Bu yüzden kelimelerimizi, cümlelerimizi değiştirmek zorunda kalıyoruz. Doğru da yapıyoruz. Bu kavramlarla konuşmalarımızı yargılayanların, içeride ve dışarıda yürütülen Türkiye karşıtı coğrafyayı yıkıma götürmeye dönük operasyonların bir parçası olduğunu anlamakta zorlanmıyoruz artık. Bu şekilde avutulma ihtimalimiz yoktur ve bundan sonra da olmayacaktır.
O ezberletilmiş söylemlere, riyakarlığa, kitleleri aldatmaya dönük toplumsal söylemlere, Türkiye’yeibir yerlere yamamaya dönük projelere karnımız tok. Onlarca yıldır sadece bu rolü oynayan bir çevre var ve bizler yıllarca bu çevreleri baş tacı ettik.

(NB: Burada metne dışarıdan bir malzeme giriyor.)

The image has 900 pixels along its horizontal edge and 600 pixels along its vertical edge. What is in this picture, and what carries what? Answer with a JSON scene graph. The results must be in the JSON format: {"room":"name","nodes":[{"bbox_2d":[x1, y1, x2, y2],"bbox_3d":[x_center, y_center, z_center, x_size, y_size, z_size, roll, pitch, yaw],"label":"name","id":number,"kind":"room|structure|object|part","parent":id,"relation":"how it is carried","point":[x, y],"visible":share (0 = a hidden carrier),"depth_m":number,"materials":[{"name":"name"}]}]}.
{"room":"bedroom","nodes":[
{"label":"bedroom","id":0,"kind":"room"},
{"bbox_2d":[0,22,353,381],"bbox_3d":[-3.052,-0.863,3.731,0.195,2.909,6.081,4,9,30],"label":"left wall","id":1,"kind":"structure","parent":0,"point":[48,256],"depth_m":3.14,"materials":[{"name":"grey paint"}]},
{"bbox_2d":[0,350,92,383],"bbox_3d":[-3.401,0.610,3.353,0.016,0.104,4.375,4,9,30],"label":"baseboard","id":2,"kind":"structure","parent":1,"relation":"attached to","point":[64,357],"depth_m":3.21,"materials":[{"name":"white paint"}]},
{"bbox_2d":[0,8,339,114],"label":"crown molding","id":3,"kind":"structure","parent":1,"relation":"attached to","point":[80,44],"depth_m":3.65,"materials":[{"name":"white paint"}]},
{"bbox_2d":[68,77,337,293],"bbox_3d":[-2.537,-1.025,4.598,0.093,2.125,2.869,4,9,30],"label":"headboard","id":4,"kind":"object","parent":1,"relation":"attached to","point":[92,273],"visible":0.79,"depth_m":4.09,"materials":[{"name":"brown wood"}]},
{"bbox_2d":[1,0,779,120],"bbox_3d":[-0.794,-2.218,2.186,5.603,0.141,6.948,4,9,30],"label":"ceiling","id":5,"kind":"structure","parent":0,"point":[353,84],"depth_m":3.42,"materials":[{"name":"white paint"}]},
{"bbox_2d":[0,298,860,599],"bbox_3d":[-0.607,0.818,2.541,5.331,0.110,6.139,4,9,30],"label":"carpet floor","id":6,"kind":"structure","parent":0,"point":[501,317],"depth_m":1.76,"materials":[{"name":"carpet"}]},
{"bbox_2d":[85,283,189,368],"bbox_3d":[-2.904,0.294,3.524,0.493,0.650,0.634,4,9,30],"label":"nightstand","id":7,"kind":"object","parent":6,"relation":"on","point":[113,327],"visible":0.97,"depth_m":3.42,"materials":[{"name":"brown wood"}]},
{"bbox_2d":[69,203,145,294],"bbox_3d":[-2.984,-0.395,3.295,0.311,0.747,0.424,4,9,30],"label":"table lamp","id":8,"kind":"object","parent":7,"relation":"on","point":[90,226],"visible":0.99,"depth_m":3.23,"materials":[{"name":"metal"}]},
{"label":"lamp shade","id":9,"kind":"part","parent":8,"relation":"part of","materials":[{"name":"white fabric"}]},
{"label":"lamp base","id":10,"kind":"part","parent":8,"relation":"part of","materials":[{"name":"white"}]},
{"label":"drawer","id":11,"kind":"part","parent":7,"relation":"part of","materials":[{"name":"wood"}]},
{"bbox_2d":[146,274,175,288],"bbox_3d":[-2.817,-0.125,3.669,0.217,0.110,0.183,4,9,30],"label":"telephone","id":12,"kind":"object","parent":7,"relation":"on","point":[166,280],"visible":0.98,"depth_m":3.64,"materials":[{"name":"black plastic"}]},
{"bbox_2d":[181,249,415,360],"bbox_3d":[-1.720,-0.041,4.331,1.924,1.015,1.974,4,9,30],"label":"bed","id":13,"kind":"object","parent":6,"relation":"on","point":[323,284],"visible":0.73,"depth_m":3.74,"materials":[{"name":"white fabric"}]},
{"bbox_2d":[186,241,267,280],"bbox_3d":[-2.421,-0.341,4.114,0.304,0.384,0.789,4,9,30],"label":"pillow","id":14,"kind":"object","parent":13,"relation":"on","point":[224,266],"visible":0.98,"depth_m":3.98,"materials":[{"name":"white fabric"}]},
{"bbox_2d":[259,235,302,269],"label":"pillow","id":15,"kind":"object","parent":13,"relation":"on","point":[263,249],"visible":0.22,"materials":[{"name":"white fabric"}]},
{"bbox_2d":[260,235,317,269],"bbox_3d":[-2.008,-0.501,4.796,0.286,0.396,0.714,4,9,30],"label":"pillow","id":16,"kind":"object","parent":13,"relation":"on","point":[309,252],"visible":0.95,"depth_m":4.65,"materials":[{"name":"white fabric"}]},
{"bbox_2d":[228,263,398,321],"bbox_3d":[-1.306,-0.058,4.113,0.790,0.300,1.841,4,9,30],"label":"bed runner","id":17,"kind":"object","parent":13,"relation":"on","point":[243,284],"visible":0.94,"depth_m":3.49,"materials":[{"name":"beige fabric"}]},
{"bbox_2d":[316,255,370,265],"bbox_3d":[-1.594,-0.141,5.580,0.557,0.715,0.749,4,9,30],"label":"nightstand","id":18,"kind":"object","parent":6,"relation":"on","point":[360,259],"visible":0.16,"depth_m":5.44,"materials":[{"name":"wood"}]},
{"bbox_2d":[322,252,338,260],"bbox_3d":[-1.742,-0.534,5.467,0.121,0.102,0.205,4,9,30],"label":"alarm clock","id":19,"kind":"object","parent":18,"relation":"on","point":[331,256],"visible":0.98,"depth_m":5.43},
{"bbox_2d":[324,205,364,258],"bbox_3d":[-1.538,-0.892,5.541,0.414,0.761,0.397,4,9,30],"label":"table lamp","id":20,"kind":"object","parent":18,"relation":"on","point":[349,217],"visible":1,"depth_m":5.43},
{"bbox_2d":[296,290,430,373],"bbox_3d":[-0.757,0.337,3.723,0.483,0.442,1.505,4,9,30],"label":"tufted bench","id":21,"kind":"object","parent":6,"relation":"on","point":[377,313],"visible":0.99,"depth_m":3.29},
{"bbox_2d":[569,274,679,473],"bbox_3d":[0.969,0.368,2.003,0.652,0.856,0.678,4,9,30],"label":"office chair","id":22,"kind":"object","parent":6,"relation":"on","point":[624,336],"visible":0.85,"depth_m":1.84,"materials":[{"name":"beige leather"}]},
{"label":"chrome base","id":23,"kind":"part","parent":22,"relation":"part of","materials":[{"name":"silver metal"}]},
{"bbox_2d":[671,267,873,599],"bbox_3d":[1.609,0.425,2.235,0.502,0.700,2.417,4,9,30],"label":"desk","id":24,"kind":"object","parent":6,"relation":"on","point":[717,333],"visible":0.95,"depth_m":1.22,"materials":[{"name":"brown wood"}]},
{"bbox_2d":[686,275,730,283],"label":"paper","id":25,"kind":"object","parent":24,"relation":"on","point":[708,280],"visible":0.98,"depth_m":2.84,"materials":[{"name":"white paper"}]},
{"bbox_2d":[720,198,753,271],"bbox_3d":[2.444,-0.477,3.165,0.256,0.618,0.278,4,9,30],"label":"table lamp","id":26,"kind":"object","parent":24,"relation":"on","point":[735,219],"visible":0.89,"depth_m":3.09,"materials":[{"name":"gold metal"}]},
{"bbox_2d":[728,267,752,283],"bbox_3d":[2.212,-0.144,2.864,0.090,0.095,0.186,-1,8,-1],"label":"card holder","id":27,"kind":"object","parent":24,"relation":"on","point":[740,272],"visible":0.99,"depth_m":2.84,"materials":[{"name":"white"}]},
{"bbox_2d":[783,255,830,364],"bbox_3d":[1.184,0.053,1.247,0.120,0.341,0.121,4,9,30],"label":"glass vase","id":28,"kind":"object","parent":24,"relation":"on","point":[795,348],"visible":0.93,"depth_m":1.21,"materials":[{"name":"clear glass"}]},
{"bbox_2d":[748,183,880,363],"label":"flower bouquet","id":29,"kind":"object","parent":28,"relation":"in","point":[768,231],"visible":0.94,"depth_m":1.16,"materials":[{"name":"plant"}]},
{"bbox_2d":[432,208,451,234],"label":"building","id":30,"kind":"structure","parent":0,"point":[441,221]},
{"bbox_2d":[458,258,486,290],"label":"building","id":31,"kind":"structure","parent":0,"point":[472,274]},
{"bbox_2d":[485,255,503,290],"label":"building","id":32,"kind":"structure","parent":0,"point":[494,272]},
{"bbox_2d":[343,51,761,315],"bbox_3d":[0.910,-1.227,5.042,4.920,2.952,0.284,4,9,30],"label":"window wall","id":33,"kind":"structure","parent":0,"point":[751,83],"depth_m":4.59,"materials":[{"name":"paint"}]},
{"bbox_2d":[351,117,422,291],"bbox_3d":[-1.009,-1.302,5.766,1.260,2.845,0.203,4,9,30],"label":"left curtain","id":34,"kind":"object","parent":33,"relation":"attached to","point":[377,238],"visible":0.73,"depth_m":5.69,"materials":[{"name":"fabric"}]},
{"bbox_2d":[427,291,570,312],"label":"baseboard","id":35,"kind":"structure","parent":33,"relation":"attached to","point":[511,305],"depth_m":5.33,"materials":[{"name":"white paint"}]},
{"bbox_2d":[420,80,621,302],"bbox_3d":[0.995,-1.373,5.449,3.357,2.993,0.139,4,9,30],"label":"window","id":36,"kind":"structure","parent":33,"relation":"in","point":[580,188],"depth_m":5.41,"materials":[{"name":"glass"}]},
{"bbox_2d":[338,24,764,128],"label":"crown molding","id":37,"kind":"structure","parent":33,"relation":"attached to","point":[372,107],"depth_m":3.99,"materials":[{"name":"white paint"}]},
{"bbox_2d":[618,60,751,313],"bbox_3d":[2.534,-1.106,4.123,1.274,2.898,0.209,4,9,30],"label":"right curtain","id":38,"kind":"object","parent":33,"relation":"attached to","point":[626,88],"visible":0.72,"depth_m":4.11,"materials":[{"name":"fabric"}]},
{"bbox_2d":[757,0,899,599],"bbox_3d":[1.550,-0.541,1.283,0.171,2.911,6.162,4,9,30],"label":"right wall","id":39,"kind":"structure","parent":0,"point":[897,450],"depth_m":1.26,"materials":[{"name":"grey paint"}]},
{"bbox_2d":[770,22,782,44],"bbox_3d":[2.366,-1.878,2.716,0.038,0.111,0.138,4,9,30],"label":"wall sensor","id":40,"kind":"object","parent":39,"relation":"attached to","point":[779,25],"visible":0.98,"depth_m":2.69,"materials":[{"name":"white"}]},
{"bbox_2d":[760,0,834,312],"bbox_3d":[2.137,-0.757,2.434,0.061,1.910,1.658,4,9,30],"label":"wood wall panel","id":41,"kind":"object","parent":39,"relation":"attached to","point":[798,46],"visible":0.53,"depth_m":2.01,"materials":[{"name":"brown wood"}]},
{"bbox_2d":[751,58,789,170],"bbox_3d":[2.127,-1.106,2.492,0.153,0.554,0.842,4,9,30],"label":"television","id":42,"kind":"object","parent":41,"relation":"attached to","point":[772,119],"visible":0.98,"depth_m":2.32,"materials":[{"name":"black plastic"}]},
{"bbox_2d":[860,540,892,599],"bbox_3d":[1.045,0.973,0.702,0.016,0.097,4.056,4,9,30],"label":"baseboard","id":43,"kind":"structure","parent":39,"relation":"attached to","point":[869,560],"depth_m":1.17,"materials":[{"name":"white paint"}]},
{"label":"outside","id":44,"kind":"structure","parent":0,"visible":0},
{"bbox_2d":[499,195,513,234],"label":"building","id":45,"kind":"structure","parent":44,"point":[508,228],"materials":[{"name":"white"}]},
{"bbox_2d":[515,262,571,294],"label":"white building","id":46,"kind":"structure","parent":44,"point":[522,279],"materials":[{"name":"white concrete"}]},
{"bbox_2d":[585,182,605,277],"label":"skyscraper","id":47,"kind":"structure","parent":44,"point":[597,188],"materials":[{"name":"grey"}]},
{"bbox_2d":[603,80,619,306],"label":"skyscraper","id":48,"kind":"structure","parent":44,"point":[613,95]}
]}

Ama bugün görüyoruz ki o çevreler hiçbir zaman bu ülkenin önceliklerine sadık olmamışlar. Hep başka başkentlerin, çevrelerin, güçlerin içerideki pazarlamacıları olmuşlar. Onların yönlendirdiği devlet iktidarı, bürokrasi, siyasi projeler hiçbir zaman yerli olmamış.

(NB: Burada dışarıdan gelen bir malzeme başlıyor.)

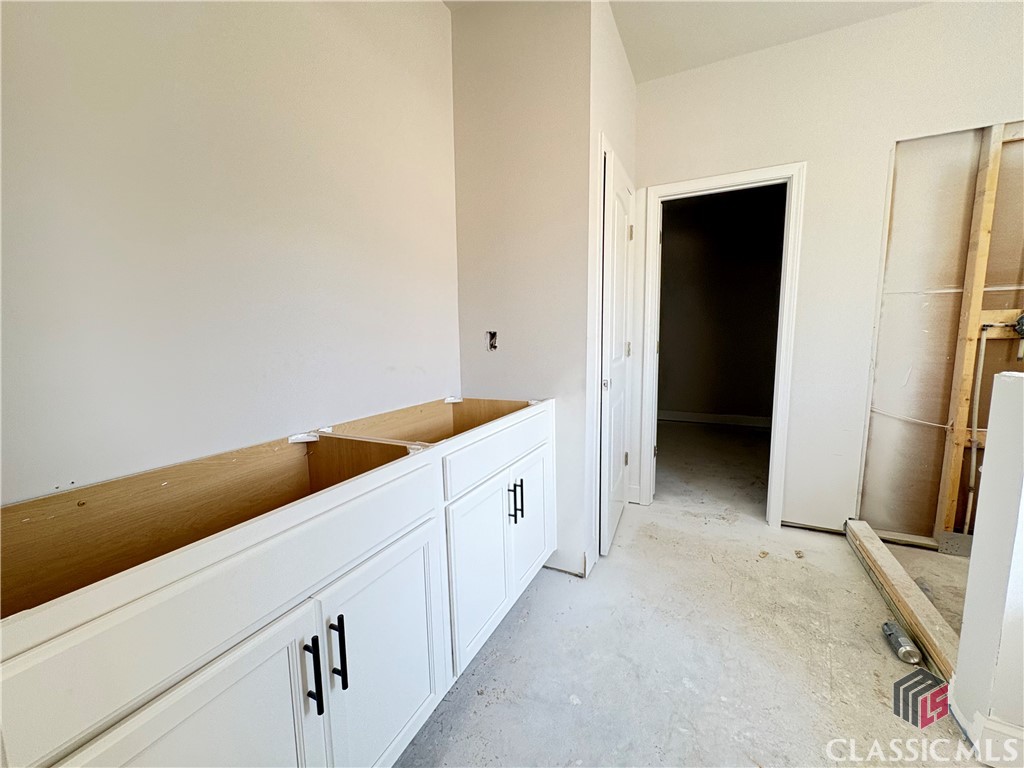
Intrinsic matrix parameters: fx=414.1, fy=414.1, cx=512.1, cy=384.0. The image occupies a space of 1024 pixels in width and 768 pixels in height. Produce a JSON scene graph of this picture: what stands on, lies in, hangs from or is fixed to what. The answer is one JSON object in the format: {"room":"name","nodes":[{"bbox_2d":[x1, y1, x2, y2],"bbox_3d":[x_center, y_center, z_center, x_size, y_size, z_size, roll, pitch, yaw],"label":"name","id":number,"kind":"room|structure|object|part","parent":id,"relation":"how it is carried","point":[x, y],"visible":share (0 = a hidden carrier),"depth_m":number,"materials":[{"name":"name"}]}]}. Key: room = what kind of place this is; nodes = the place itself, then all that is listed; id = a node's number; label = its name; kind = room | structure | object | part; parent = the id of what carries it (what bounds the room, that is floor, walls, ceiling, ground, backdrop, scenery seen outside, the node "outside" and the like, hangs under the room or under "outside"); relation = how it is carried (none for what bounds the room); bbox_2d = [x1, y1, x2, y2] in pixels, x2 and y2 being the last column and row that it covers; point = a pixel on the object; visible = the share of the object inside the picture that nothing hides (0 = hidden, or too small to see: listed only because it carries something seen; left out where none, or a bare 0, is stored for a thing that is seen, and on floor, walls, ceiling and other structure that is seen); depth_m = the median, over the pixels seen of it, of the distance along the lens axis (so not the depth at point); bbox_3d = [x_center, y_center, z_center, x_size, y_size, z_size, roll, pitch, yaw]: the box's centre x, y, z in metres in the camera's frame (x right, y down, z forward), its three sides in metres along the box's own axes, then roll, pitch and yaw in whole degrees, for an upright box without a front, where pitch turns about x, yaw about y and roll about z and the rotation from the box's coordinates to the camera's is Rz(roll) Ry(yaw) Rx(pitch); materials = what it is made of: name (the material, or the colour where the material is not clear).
{"room":"bathroom","nodes":[
{"label":"bathroom","id":0,"kind":"room"},
{"bbox_2d":[0,0,459,507],"bbox_3d":[-0.931,-0.267,1.013,0.127,2.715,3.052,3,8,26],"label":"left wall","id":1,"kind":"structure","parent":0,"point":[439,11],"depth_m":1.13,"materials":[{"name":"white paint"}]},
{"bbox_2d":[450,0,596,582],"bbox_3d":[0.030,-0.436,2.120,0.741,2.743,0.129,3,8,26],"label":"wall","id":2,"kind":"structure","parent":0,"point":[465,160],"depth_m":1.97,"materials":[{"name":"paint"}]},
{"bbox_2d":[485,330,497,350],"bbox_3d":[-0.104,-0.220,2.097,0.057,0.101,0.041,3,8,26],"label":"electrical box","id":3,"kind":"object","parent":2,"relation":"in","point":[490,338],"visible":0.9,"depth_m":2.10,"materials":[{"name":"metal"}]},
{"bbox_2d":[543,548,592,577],"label":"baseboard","id":4,"kind":"structure","parent":2,"relation":"attached to","point":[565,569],"depth_m":2.08,"materials":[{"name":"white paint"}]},
{"bbox_2d":[585,1,637,570],"bbox_3d":[0.536,-0.496,2.421,0.130,2.761,1.000,3,8,26],"label":"closet side wall","id":5,"kind":"structure","parent":0,"point":[630,87],"depth_m":2.03,"materials":[{"name":"white paint"}]},
{"bbox_2d":[598,142,633,557],"bbox_3d":[0.629,-0.126,2.412,0.100,2.033,0.728,3,8,26],"label":"door","id":6,"kind":"structure","parent":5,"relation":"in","point":[620,229],"depth_m":2.24,"materials":[{"name":"white paint"}]},
{"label":"doorknob","id":7,"kind":"part","parent":6,"relation":"part of","materials":[{"name":"silver metal"}]},
{"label":"hinge","id":8,"kind":"part","parent":6,"relation":"part of","materials":[{"name":"metal"}]},
{"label":"hinge","id":9,"kind":"part","parent":6,"relation":"part of","materials":[{"name":"metal"}]},
{"bbox_2d":[440,0,937,80],"bbox_3d":[0.838,-1.665,0.454,4.018,0.111,4.501,3,8,26],"label":"ceiling","id":10,"kind":"structure","parent":0,"point":[637,59],"depth_m":2.10,"materials":[{"name":"white paint"}]},
{"bbox_2d":[392,418,990,767],"bbox_3d":[1.370,1.013,1.802,4.486,0.100,7.017,3,8,26],"label":"floor","id":11,"kind":"structure","parent":0,"point":[516,622],"depth_m":1.55,"materials":[{"name":"grey concrete"}]},
{"bbox_2d":[0,393,553,767],"bbox_3d":[-0.440,0.571,1.361,0.629,0.948,1.937,3,8,26],"label":"base cabinet","id":12,"kind":"object","parent":11,"relation":"on","point":[543,439],"visible":0.99,"depth_m":0.89,"materials":[{"name":"white wood"}]},
{"bbox_3d":[-0.544,0.806,0.782,0.048,0.644,0.392,3,8,26],"label":"cabinet door","id":13,"kind":"part","parent":12,"relation":"part of","materials":[{"name":"white paint"}]},
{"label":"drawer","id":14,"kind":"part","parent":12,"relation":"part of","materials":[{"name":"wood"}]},
{"bbox_3d":[-0.429,0.625,0.897,0.034,0.154,0.016,3,8,26],"label":"bar pull","id":15,"kind":"part","parent":12,"relation":"part of","materials":[{"name":"black metal"}]},
{"bbox_3d":[-0.402,0.618,0.957,0.035,0.156,0.015,3,8,26],"label":"bar pull","id":16,"kind":"part","parent":12,"relation":"part of","materials":[{"name":"black metal"}]},
{"bbox_3d":[-0.322,0.770,1.148,0.047,0.612,0.382,3,8,26],"label":"cabinet door","id":17,"kind":"part","parent":12,"relation":"part of","materials":[{"name":"white paint"}]},
{"bbox_3d":[-0.118,0.702,1.567,0.057,0.590,0.373,3,8,26],"label":"cabinet door","id":18,"kind":"part","parent":12,"relation":"part of","materials":[{"name":"white paint"}]},
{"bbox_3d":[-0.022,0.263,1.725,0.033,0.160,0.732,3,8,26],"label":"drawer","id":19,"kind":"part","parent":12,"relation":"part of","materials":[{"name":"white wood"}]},
{"bbox_3d":[-0.009,0.492,1.697,0.033,0.152,0.016,3,8,26],"label":"bar pull","id":20,"kind":"part","parent":12,"relation":"part of","materials":[{"name":"black metal"}]},
{"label":"bar pull","id":21,"kind":"part","parent":12,"relation":"part of","materials":[{"name":"black metal"}]},
{"bbox_3d":[0.096,0.627,1.956,0.044,0.587,0.370,3,8,26],"label":"cabinet door","id":22,"kind":"part","parent":12,"relation":"part of","materials":[{"name":"white paint"}]},
{"bbox_2d":[882,619,921,664],"bbox_3d":[1.470,0.973,1.561,0.067,0.059,0.161,3,8,26],"label":"can","id":23,"kind":"object","parent":11,"relation":"on","point":[897,640],"visible":0.97,"depth_m":1.53,"materials":[{"name":"silver metal"}]},
{"bbox_2d":[845,518,960,679],"bbox_3d":[1.726,0.919,1.852,0.096,0.098,1.203,3,8,26],"label":"wooden board","id":24,"kind":"object","parent":11,"relation":"on","point":[893,564],"visible":0.73,"depth_m":1.72,"materials":[{"name":"brown wood"}]},
{"bbox_2d":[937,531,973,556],"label":"metal plate","id":25,"kind":"object","parent":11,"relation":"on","point":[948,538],"visible":0.76,"depth_m":2.20,"materials":[{"name":"grey metal"}]},
{"bbox_2d":[657,184,784,423],"bbox_3d":[2.676,-0.888,5.200,2.831,2.744,0.151,3,8,26],"label":"hallway wall","id":26,"kind":"structure","parent":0,"point":[677,405],"depth_m":5.20,"materials":[{"name":"paint"}]},
{"bbox_2d":[657,408,772,428],"bbox_3d":[2.647,0.436,5.216,2.619,0.122,0.018,3,8,26],"label":"baseboard","id":27,"kind":"structure","parent":26,"relation":"attached to","point":[685,416],"depth_m":5.25,"materials":[{"name":"white paint"}]},
{"bbox_2d":[633,0,1023,538],"bbox_3d":[2.195,-0.470,2.131,3.399,2.758,0.124,3,8,26],"label":"back wall","id":28,"kind":"structure","parent":0,"point":[813,41],"depth_m":2.26,"materials":[{"name":"white paint"}]},
{"bbox_2d":[634,161,806,526],"bbox_3d":[1.284,-0.192,2.666,0.902,2.091,0.160,3,8,26],"label":"door frame","id":29,"kind":"structure","parent":28,"relation":"attached to","point":[707,183],"depth_m":2.52,"materials":[{"name":"white paint"}]},
{"bbox_2d":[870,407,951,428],"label":"electrical cable","id":30,"kind":"object","parent":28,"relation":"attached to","point":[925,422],"visible":0.79,"depth_m":2.28,"materials":[{"name":"white plastic"}]},
{"bbox_2d":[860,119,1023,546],"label":"wall panel","id":31,"kind":"object","parent":28,"relation":"in","point":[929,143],"visible":0.72,"depth_m":2.15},
{"bbox_2d":[935,120,1020,541],"bbox_3d":[2.338,-0.198,2.109,0.073,2.079,0.048,3,8,26],"label":"wooden stud","id":32,"kind":"object","parent":28,"relation":"in","point":[952,478],"visible":0.86,"depth_m":2.08,"materials":[{"name":"brown wood"}]},
{"bbox_2d":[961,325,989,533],"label":"pipe","id":33,"kind":"object","parent":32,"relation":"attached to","point":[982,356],"visible":0.83,"depth_m":2.11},
{"bbox_2d":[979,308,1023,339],"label":"wooden block","id":34,"kind":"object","parent":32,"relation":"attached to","point":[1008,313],"visible":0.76,"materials":[{"name":"beige wood"}]},
{"bbox_2d":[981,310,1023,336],"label":"water valve","id":35,"kind":"object","parent":32,"relation":"attached to","point":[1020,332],"visible":0.98,"depth_m":1.99,"materials":[{"name":"metal"}]},
{"bbox_2d":[947,369,1023,765],"bbox_3d":[1.740,0.531,0.959,1.035,1.072,0.168,3,8,26],"label":"half wall","id":36,"kind":"structure","parent":0,"point":[986,465],"depth_m":1.14,"materials":[{"name":"white paint"}]},
{"bbox_2d":[948,686,1023,767],"bbox_3d":[1.642,1.016,0.955,0.844,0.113,0.279,3,8,26],"label":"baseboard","id":37,"kind":"structure","parent":36,"relation":"attached to","point":[978,719],"depth_m":1.16,"materials":[{"name":"white paint"}]}
]}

Türkiye yerliliğin anlamını yeni yeni kavrıyor ve buna göre hem toplumdaki hem de devletteki dönüşümü kendi önceliklerine göre şekillendirmeye çalışıyor. Tabi bu güçle alakalı bir durum ve Türkiye, ilk kez bu gücü hissediyor. Devlet söylemi ile toplumsal öncelikler arasındaki açı daralıyor, devletin kavgalı olduğu çevrelerle barıştığını görüyoruz.
İşte tam bu sırada o “dışarıdan” olanlar harekete geçiriliyor. Bazen terör olarak, bazen muhafazakâr örgütlenmeler olarak, bazen sermaye olarak, bazen de en liberal söylemleri kullanarak o çatışma alanlarını yeniden genişletmeye çalışıyor. Bugün Türkiye işte bu sinsi saldırganlığa direniyor. Hesaplaşmanın adı bu.
İşte Gerçek Hayat, bu hesaplaşmada yerli olan, Türkiyeli olan, coğrafya aidiyeti olan, bölgemizi saran bütün ayrışma ve çatışma söylemlerine karşı ortak alanları pekiştirmeye, savunmaya çalışanların yanında yer alan bir dergi.
Fırtına ne kadar sert eserse essin, hesaplaşmanın bedeli ne kadar ağır olursa olsun, bu öncelikleri savunmaktan bir adım bile geri durmayacak, durduğu yerden bir milim oynamayacak bir dergi. Coğrafyaya ve Türkiye’ye yönelik oyunlar ne kadar karmaşık olursa olsun, derin bir ferasetle bunları çözmeye, anlamaya ve anlatmaya çalışacak bir dergi.
Bize katılın. Bu büyük mücadelede omuz omuza, gönül gönüle verelim. Kardeşliğimiz, dostluğumuz, dayanışmamız bütün Anadolu’ya yayılsın. Hepimizin ortak çatısı olan bu ülkenin direncini şehir şehir, sokak sokak, ev ev güçlendirelim.
Biz bu toplumun ana omurgasıyız. Biz ne yöne gidersek Türkiye o yöne gidecektir. Doğru yoldayız. Ülkemizi ve dünyayı doğru okuyoruz. Türkiye’nin yönü, bu yüzden on yıllarca değişmeyecektir.
Öyleyse yol uzundur, yürünecektir, emek verilecektir ve zafer gelecektir. Gerçek Hayat bu direncin güçlü sesi olmaya devam edecektir. Unutmayın, hepimiz aynı yerdeyiz.